An argent gleam flickered over their thorny features, and they cringed and hid their horrendous faces. Finally the cold light fell upon Terser Gibble, and the spindly werling stammered and wept.
“Lowbred beast,” came the bitter voice of the Lady Rhiannon. “Hear the dictate of your Queen and obey Us without question.”
Master Gibble wagged his head, trilling incessantly through his nose. “Anything!” he swore.
The pale light flared. “Where is the casket that was stolen? To what secret place did Gofannon bear it? Where is it bestowed? You will tell Us. You must answer!”
“C-casket?” the tutor stuttered. “Wh-what?”

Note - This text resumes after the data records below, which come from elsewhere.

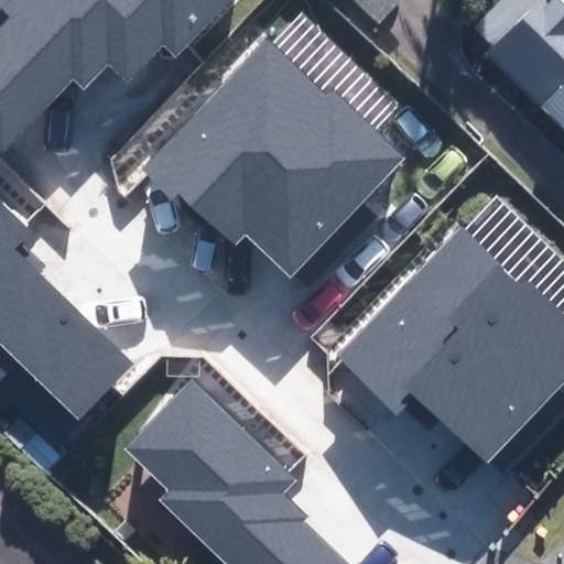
[(229,0),(0,0),(0,153),(1,154),(75,79),(86,89),(112,63),(140,90),(229,0)]
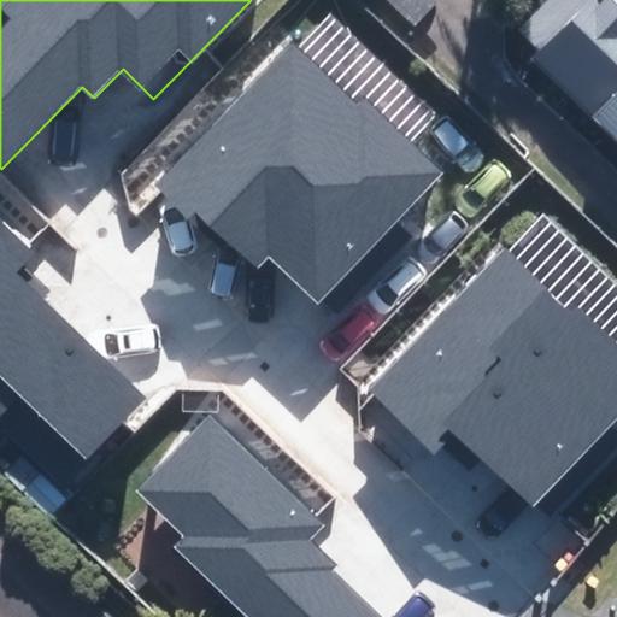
[(540,47),(529,58),(616,140),(616,0),(547,0),(521,29),(540,47)]
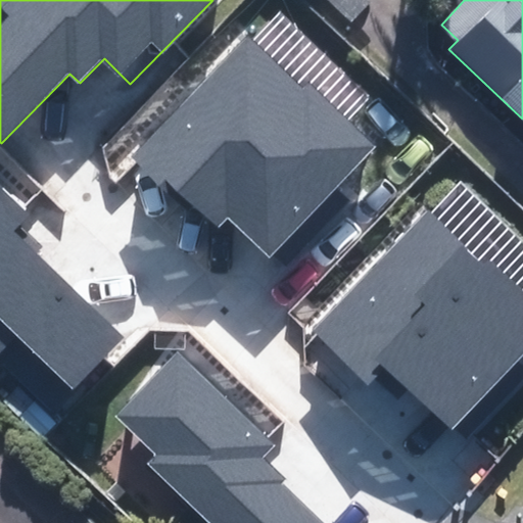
[(301,94),(245,39),(137,149),(215,226),(226,215),(269,255),(374,150),(308,86),(301,94)]
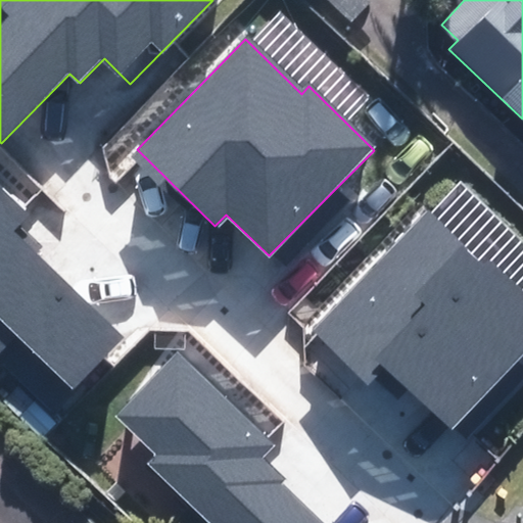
[(0,188),(0,324),(69,393),(126,337),(17,231),(31,219),(0,188)]
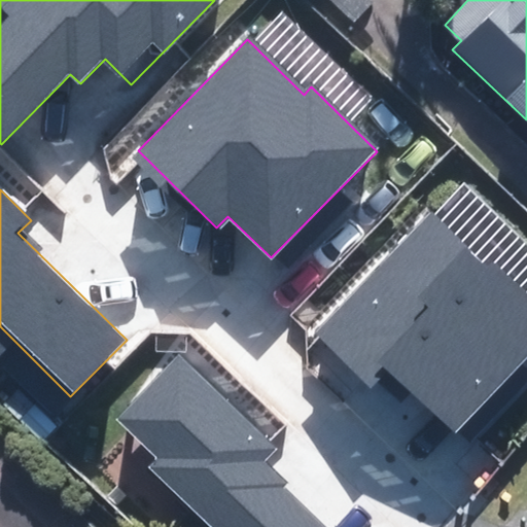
[(428,214),(315,328),(372,385),(388,369),(452,430),(526,354),(526,294),(492,260),(484,270),(428,214)]
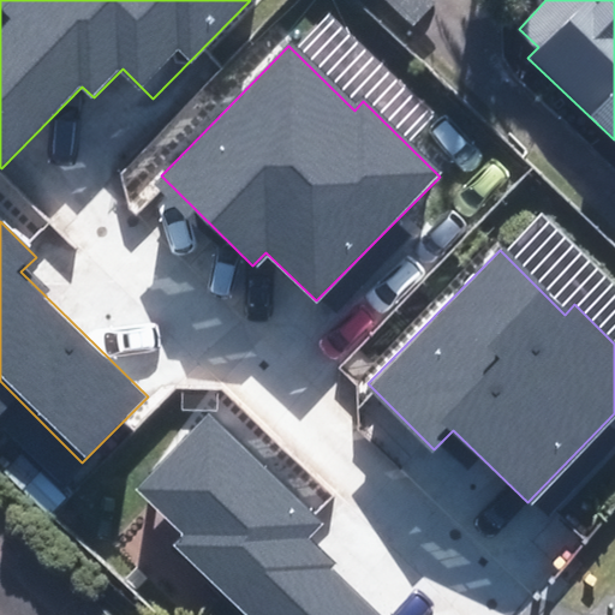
[(321,523),(209,412),(136,485),(187,536),(178,547),(248,614),(384,614),(306,537),(321,523)]
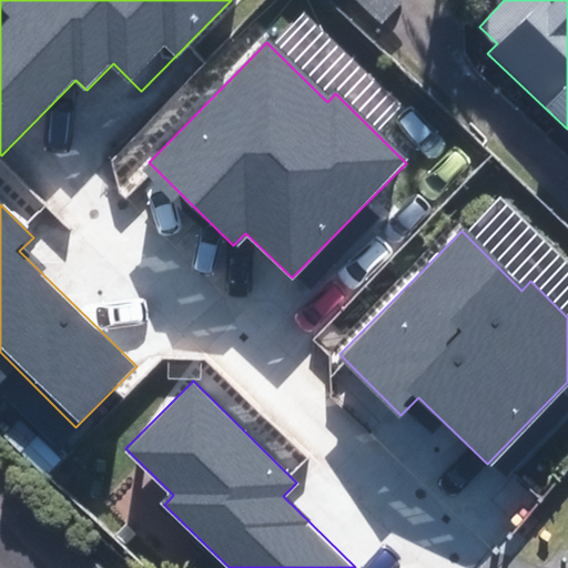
All buildings are outlined.
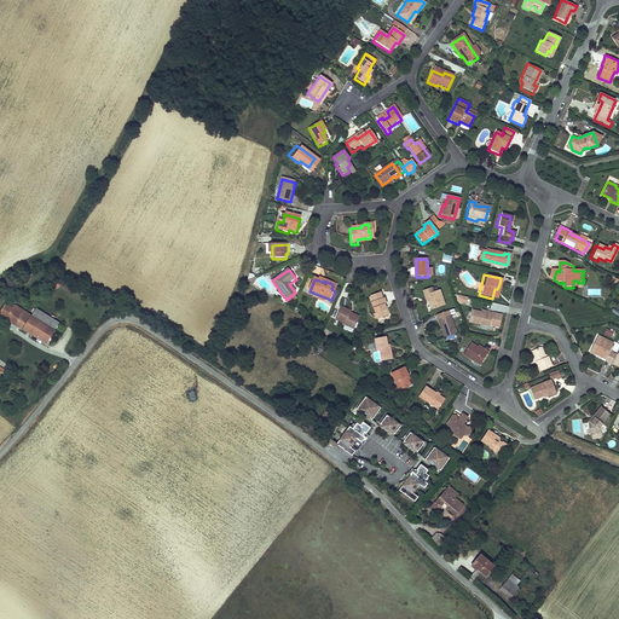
[(445,306),(440,289),(434,291),(433,288),(423,290),(424,295),(427,295),(429,300),(432,310),(445,306)]
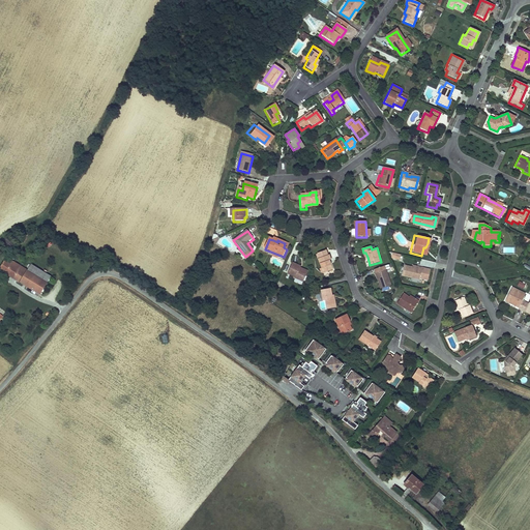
[(326,256),(325,251),(317,254),(318,259),(317,259),(322,274),(331,271),(329,262),(330,262),(328,256),(326,256)]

A despising glitter sparkled in the silver depths. “That most valuable treasure which the treacherous Smith did steal!” the harsh voice snapped. “Where is it?”
Master Gibble quaked and shook, and his frantic whistles became ever shriller. “I-I don’t...I don’t know any...of any...I j
ust...”
“The wer-rat knows nothing!” the voice scorned. “You waste our time, Provost. Destroy this puling creature, feed him to our pets.”

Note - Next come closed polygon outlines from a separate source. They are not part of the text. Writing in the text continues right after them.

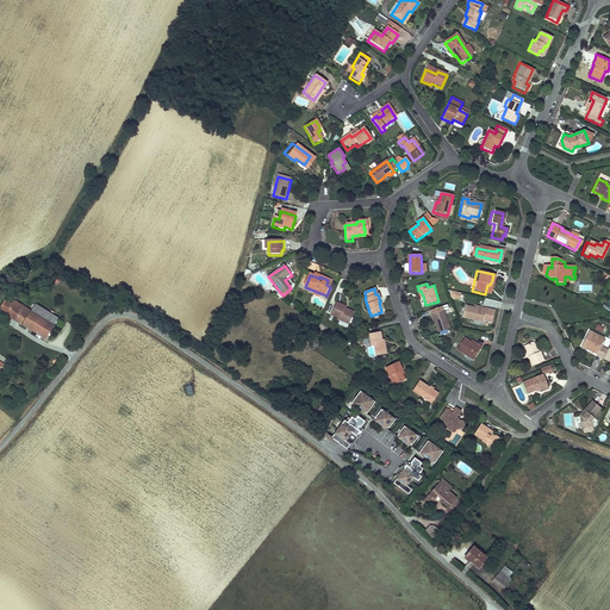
[(0,309),(22,323),(30,310),(7,296),(0,305),(0,309)]
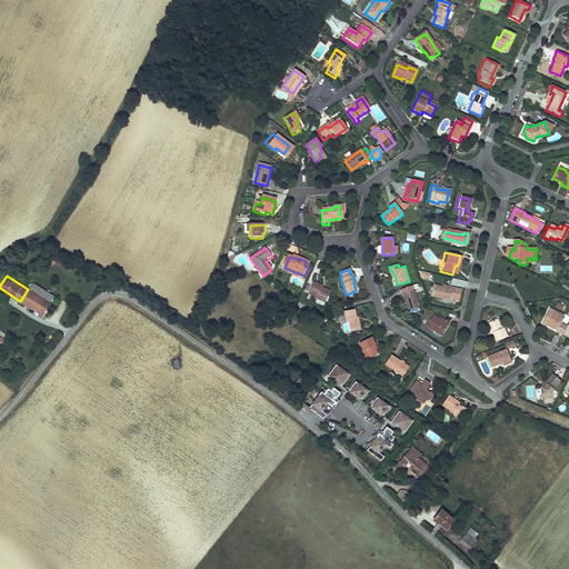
[(32,282),(28,289),(36,295),(43,300),(50,303),(55,297),(32,282)]
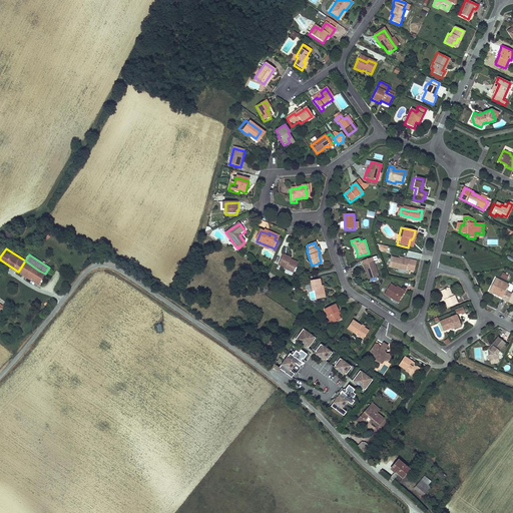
[(292,260),(283,254),(278,264),(286,269),(293,273),(297,266),(290,262),(291,260),(292,260)]
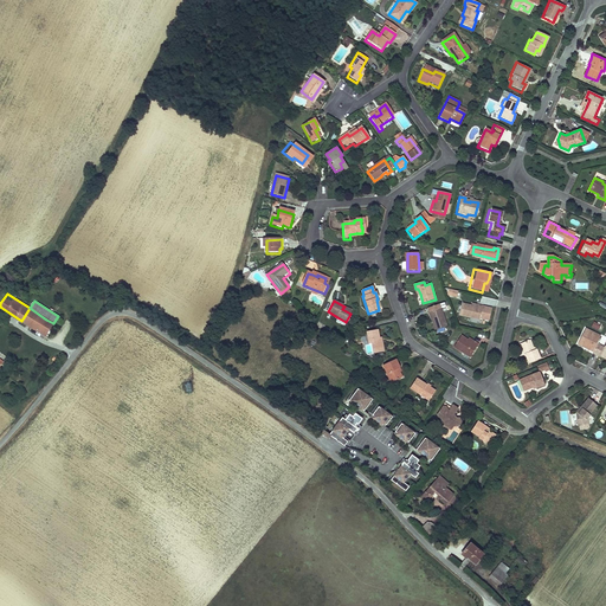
[(457,315),(477,320),(477,317),(482,318),(483,313),(484,308),(479,307),(479,309),(470,307),(459,304),(457,315)]
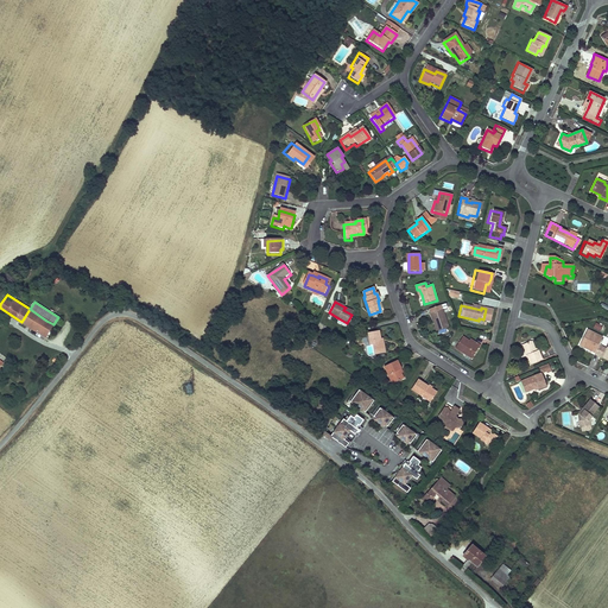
[(30,328),(38,315),(30,309),(21,322),(30,328)]
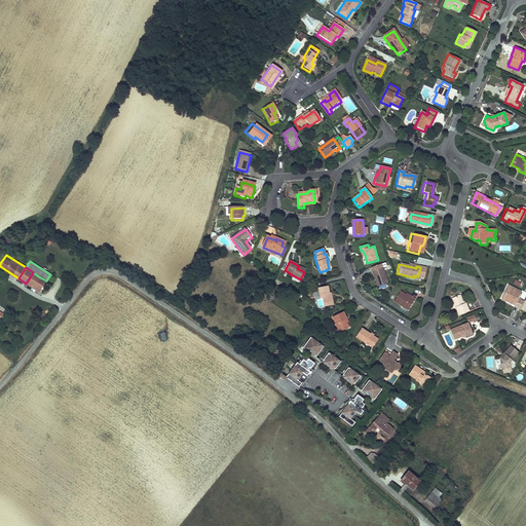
[(387,284),(382,269),(372,272),(377,287),(387,284)]
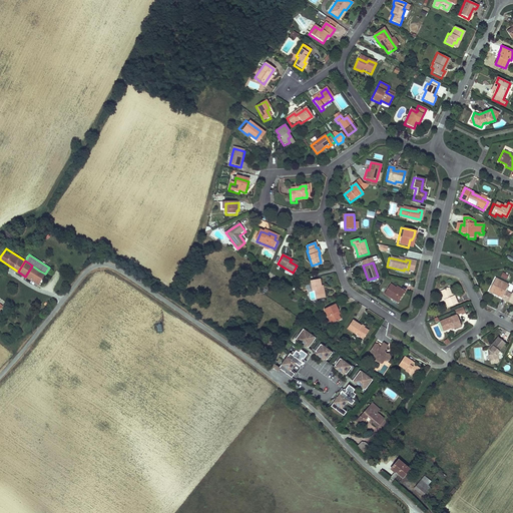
[(39,271),(32,266),(25,277),(32,282),(39,271)]
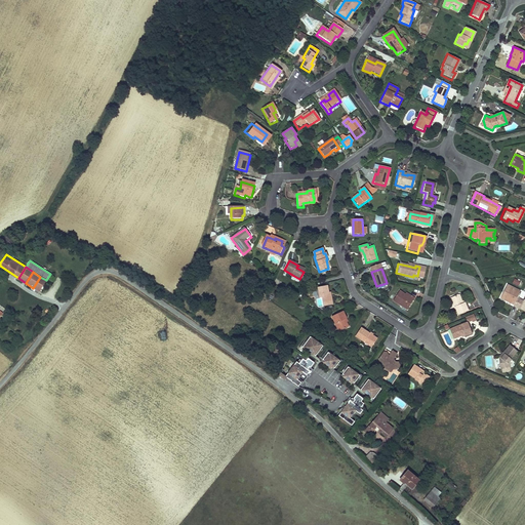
[(46,280),(40,277),(33,288),(43,294),(50,283),(46,280)]
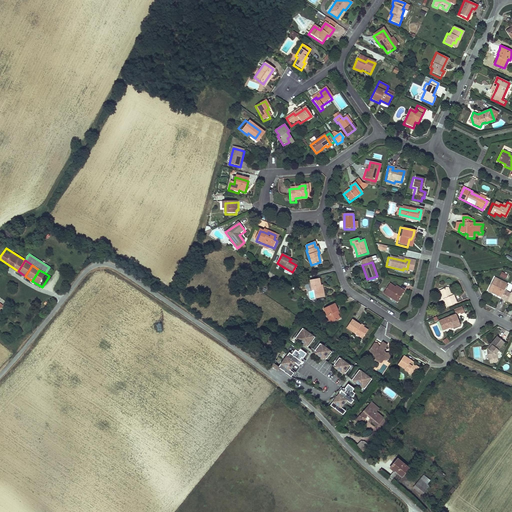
[(509,283),(495,276),(489,290),(508,299),(511,292),(506,290),(509,283)]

“Noooo!” Master Gibble shrieked as the silver light began to fade and he strove to save himself. What was the Wandering Smith to him? Nothing, a dirty, beggarly creature of the big folk. Why should he, the Great Grand Wergle Master, the because of one such as he?
“I think—yes, I do know something!” he cried.
“You lie!” came the fierce response. “We read you right, tiny wheedler. All your thoughts are for your quailing skin; you would say aught to spare it.”
The tutor nodded feverishly. “Yes!” he cried. “Indeed, I would, but I do know of what you speak. That one you named the Smith—he was seen in my land—I saw him myself.”
Brilliantly now the eyes blazed, and Master Gibble nearly swooned from the glare of them. “Is that where the casket lies?” the voice rang out.
“I know not!” the werling replied, anxious to appease. “But I am certain of the one who would know. He was in the Smith’s company longer than any, and many words they exchanged. On my life I swear it. If any might know where this thing you so justly want returned may be, it’s him—Finnen Lufkin!”
Watching in the tree above, Finnen stared down at the wretched Terser Gibble, bewildered and afraid. He could not believe how drastically the tutor had changed. Robbed of his authority and under the threat of death, the once-pompous Wergle Master had degenerated into a pathetic, whining creature. He had divulged the boy’s name to the enemy almost eagerly. What would the cowardly tutor say next? Just how far would he go in order to deliver himself from the power of Rhiannon?
“He’s the one!” Master Gibble gabbled on. “A most untrustworthy, ungrateful child is Finnen Lufkin. He’ll know, I’m sure of it!”
The owl regarded him doubtfully, and the werling’s whistling notes dwindled to forsaken, jarring chirps.
“It’s the truth, I promise!” he cried. “How can I prove it to you? How?”
A dark glimmer of his own entered the tormented tutor’s beady eyes, and a fey laugh giggled from his mouth.
“I know!” he crowed as his last fragment of courage finally disintegrated. “The Great Grand Wergle Master knows!”